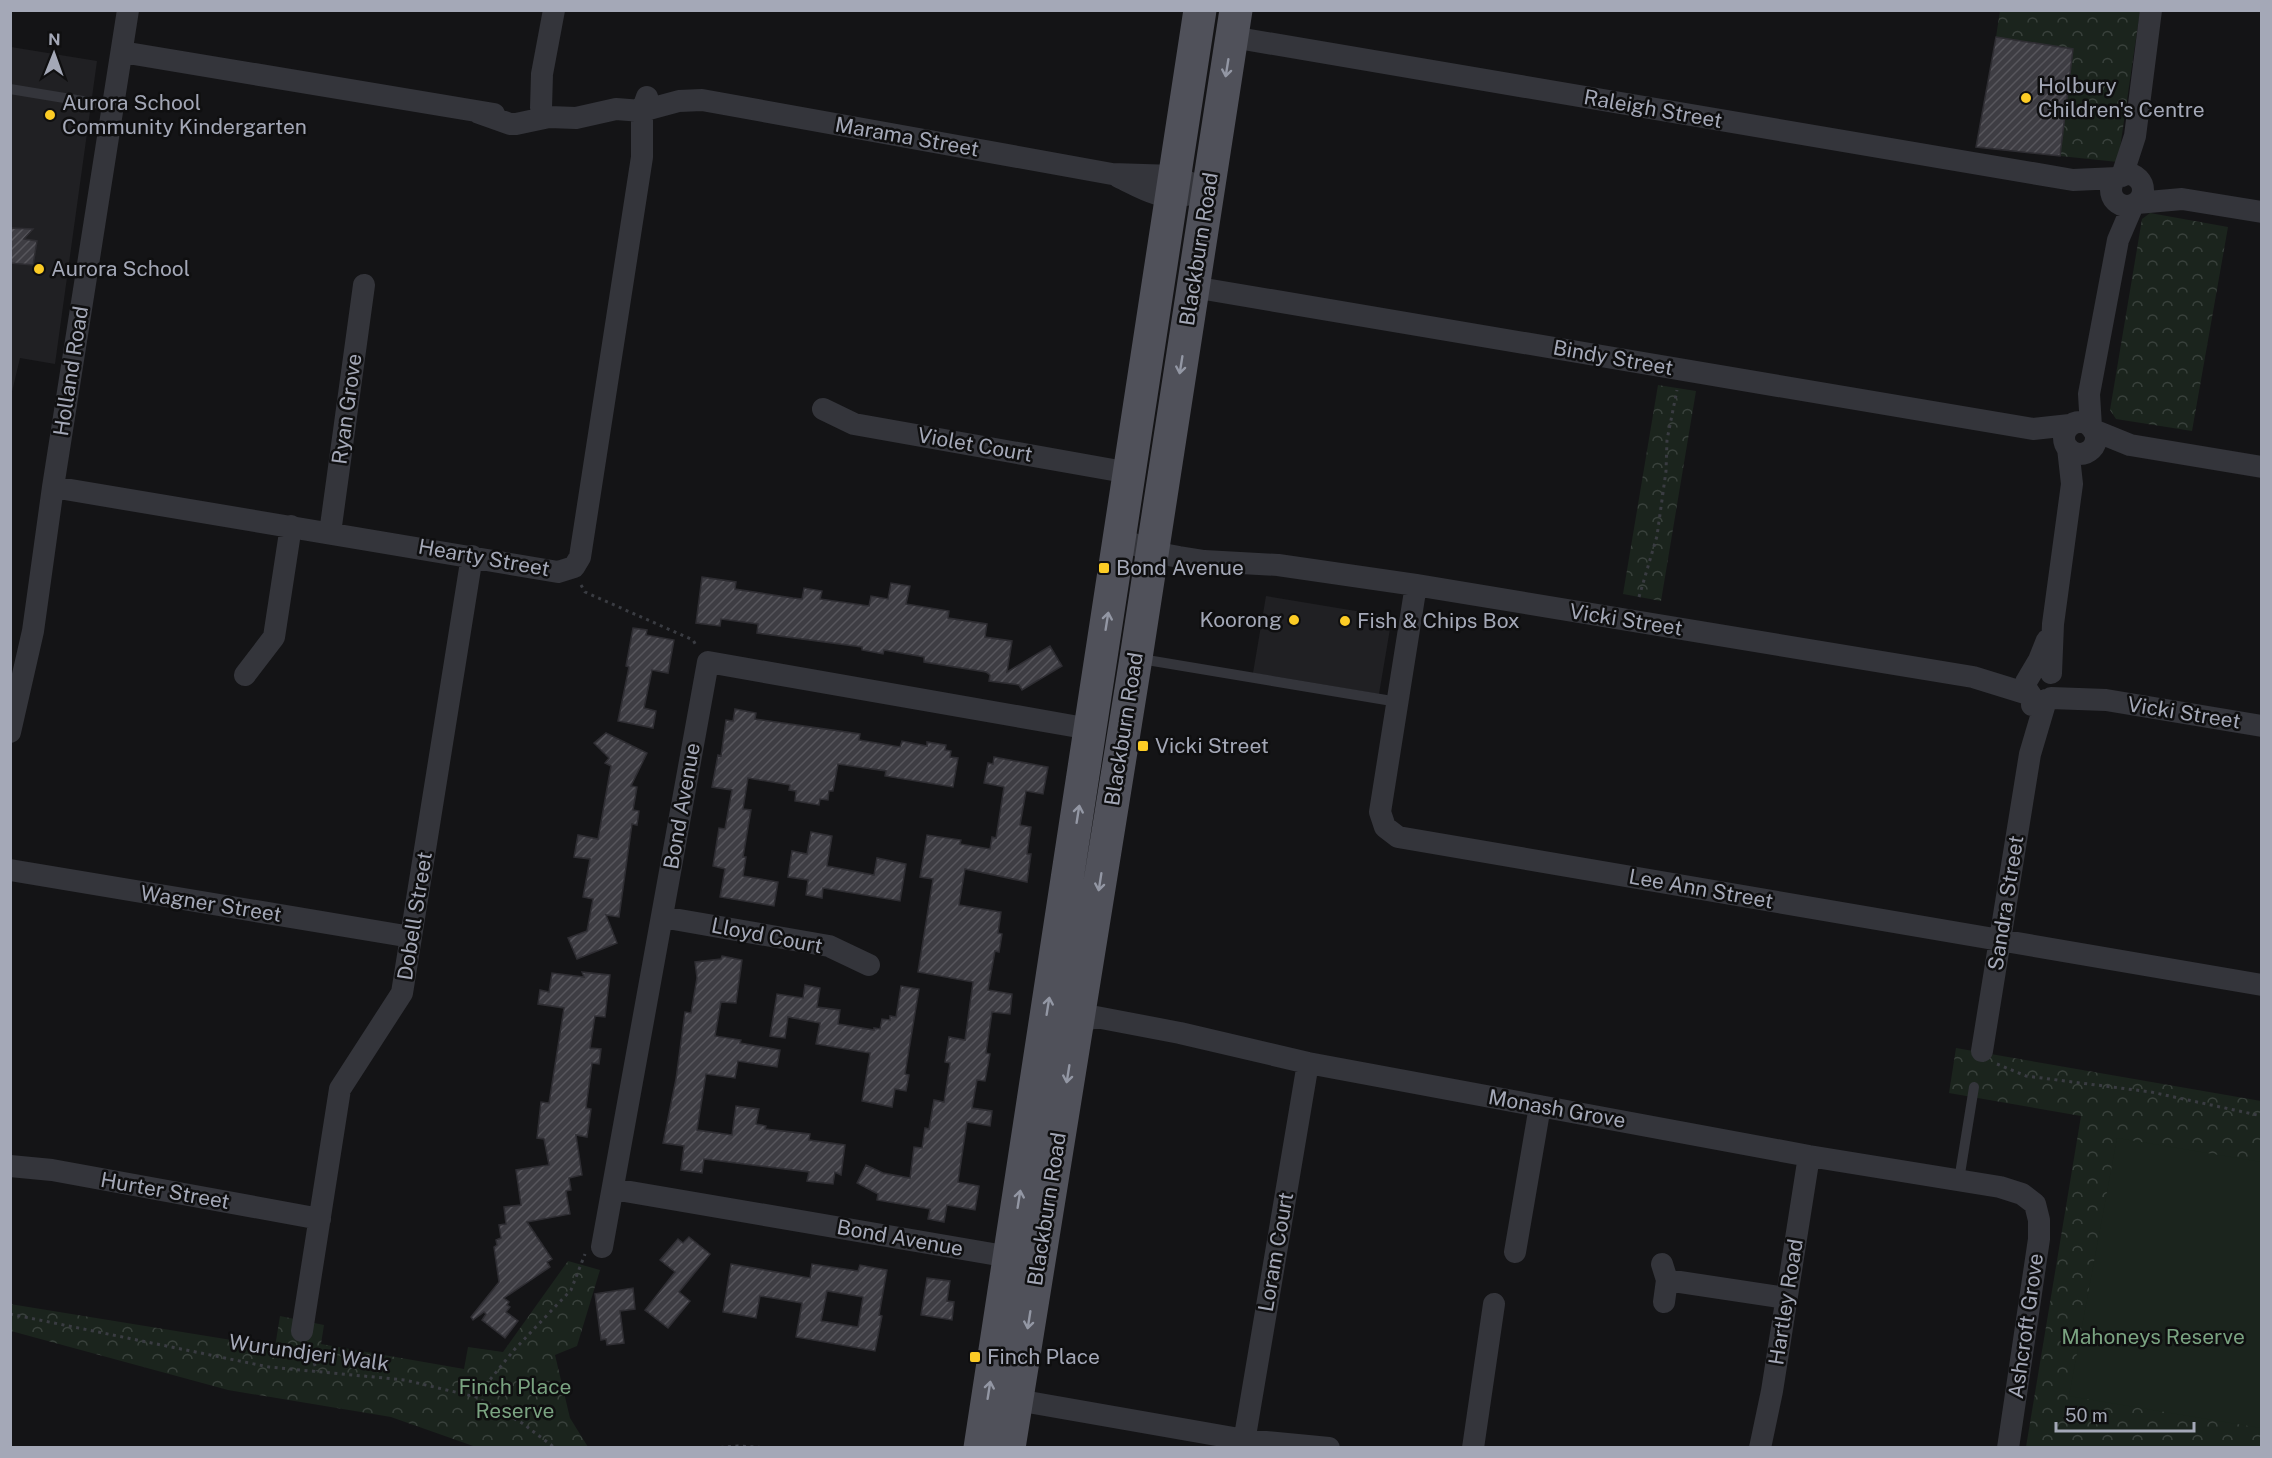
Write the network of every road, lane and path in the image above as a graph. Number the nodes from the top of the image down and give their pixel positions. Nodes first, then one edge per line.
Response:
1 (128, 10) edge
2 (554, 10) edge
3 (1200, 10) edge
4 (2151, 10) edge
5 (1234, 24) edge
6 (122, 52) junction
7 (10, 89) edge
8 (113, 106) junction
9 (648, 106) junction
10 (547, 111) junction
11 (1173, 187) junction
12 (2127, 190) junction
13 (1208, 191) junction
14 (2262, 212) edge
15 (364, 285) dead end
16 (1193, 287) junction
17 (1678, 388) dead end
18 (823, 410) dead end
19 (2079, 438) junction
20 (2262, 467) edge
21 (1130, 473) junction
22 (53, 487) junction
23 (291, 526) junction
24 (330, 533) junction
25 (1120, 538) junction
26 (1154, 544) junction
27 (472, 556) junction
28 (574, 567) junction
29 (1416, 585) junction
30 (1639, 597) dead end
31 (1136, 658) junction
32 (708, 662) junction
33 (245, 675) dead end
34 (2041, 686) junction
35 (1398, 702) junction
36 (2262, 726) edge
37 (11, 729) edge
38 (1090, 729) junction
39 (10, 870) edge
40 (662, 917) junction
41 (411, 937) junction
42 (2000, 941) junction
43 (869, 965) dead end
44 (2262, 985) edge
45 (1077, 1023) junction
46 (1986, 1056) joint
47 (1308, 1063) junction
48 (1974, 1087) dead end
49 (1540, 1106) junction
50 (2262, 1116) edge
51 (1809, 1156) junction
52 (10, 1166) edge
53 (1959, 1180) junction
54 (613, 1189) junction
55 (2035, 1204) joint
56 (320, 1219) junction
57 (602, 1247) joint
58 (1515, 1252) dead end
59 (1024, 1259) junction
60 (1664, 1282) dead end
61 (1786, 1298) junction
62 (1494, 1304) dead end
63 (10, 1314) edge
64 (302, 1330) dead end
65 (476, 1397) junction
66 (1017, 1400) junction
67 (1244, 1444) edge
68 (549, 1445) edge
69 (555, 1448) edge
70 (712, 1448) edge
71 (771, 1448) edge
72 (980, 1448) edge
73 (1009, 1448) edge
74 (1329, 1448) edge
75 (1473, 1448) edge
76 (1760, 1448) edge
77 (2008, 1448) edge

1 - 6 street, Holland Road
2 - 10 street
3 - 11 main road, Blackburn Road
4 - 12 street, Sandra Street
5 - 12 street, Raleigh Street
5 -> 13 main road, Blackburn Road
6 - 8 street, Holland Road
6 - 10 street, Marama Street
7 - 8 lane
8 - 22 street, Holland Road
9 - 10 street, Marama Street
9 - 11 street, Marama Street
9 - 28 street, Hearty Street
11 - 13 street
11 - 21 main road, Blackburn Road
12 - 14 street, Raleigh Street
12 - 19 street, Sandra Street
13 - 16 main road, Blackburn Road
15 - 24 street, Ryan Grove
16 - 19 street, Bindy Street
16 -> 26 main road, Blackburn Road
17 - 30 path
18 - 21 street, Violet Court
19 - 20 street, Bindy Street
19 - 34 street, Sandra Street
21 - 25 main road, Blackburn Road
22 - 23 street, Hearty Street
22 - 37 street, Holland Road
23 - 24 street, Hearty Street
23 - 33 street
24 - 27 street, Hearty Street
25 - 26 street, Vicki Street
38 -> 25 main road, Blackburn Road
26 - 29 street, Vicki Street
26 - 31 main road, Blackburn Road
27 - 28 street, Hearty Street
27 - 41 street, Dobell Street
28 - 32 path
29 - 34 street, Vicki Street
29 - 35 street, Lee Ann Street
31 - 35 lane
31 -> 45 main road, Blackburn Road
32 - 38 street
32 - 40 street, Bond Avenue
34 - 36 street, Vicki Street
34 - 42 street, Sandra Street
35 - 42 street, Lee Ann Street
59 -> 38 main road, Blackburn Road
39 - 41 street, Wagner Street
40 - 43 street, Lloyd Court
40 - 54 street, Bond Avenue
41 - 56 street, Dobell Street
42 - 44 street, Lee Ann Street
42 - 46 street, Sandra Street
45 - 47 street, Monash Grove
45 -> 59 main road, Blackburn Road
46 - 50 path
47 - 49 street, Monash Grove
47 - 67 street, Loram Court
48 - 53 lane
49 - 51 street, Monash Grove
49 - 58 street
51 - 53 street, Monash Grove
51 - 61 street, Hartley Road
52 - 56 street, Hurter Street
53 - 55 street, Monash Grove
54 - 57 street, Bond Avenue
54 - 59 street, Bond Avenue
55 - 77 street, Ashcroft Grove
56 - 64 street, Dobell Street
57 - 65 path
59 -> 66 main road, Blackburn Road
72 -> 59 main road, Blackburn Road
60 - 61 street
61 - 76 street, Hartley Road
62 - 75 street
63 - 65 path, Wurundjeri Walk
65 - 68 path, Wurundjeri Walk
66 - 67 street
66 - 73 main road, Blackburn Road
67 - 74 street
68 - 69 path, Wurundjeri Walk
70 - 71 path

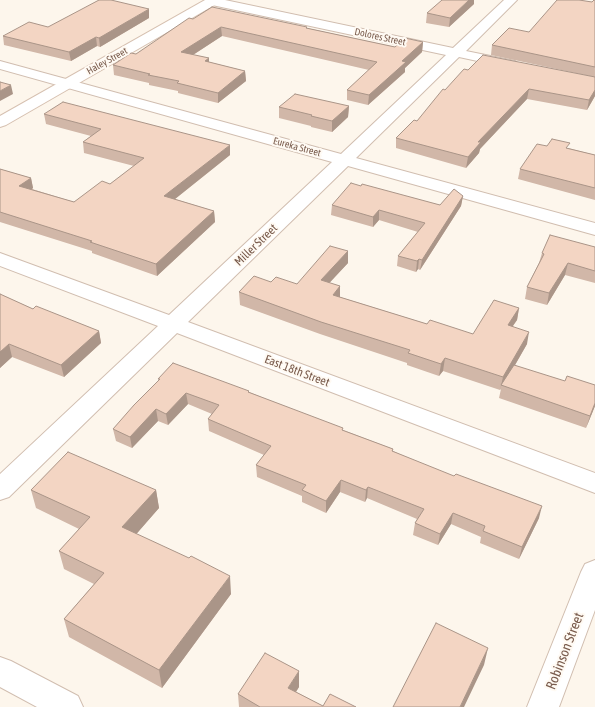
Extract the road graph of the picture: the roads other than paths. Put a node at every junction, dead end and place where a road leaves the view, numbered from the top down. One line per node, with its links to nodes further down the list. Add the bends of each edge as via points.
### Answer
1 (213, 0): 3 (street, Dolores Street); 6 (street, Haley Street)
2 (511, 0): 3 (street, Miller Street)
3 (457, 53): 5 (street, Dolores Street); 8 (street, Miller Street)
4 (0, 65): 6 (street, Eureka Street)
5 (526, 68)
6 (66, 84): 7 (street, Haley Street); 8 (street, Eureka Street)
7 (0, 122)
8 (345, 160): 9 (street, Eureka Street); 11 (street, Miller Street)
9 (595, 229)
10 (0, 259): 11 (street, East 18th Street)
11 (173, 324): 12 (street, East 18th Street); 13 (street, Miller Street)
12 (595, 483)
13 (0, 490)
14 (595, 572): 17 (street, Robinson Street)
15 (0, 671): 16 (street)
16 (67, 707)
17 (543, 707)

→ TASK TO CARRY OUT
Each line in the entries above that includes the string "Sandra" should be extracted.

→ SOLUTION TO THIS TASK
4 - 12 street, Sandra Street
12 - 19 street, Sandra Street
19 - 34 street, Sandra Street
34 - 42 street, Sandra Street
42 - 46 street, Sandra Street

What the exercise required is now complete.